WHAT YOU SHOULD DO: Please state how many lines in the records below contain the word "pros"; the number alone is the answer.

-.-.-

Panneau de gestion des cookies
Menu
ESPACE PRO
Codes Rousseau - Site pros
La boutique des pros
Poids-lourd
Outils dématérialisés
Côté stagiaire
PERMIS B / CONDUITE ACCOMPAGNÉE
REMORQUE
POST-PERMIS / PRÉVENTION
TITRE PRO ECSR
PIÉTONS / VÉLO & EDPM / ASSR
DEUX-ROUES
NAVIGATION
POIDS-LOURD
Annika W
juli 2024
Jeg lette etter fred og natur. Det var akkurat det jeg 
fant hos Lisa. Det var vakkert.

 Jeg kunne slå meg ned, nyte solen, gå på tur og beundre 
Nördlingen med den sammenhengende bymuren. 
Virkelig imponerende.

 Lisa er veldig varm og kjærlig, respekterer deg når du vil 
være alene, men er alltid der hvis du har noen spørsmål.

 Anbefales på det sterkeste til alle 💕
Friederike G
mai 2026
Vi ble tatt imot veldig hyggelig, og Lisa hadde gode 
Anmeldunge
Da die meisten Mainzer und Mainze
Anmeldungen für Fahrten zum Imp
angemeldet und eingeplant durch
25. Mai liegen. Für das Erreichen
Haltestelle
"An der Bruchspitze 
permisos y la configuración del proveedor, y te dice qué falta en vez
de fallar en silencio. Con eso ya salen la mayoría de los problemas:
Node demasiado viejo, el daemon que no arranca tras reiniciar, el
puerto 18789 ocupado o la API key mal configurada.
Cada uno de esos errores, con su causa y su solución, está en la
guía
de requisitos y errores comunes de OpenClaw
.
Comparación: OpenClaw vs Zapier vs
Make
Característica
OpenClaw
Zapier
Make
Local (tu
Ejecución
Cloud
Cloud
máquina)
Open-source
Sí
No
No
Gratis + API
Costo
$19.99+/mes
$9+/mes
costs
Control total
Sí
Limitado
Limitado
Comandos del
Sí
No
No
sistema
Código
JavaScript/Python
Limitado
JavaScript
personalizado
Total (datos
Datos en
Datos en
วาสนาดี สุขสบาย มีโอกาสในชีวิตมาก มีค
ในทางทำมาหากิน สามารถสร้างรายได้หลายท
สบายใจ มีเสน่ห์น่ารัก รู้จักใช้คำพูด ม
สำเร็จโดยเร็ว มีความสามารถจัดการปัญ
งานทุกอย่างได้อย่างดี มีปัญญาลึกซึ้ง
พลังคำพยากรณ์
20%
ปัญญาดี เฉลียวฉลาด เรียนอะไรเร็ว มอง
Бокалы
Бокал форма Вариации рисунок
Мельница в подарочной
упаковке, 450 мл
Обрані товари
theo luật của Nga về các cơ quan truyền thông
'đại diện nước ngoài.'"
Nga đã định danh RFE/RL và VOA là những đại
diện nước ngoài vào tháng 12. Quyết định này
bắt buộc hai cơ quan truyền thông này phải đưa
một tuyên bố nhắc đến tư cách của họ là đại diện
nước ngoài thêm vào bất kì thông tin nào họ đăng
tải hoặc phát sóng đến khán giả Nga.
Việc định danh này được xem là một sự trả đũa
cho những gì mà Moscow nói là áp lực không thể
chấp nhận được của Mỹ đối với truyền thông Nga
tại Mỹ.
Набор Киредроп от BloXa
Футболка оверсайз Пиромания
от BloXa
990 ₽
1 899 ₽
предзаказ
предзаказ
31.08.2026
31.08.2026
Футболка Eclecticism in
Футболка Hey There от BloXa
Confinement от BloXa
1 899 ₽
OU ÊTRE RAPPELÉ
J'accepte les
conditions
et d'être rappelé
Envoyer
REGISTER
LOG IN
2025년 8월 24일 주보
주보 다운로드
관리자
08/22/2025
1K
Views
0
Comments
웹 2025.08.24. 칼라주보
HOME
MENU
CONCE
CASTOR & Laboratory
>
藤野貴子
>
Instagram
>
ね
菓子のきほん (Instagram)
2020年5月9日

-.-.-

WRITTEN RESPONSE: 2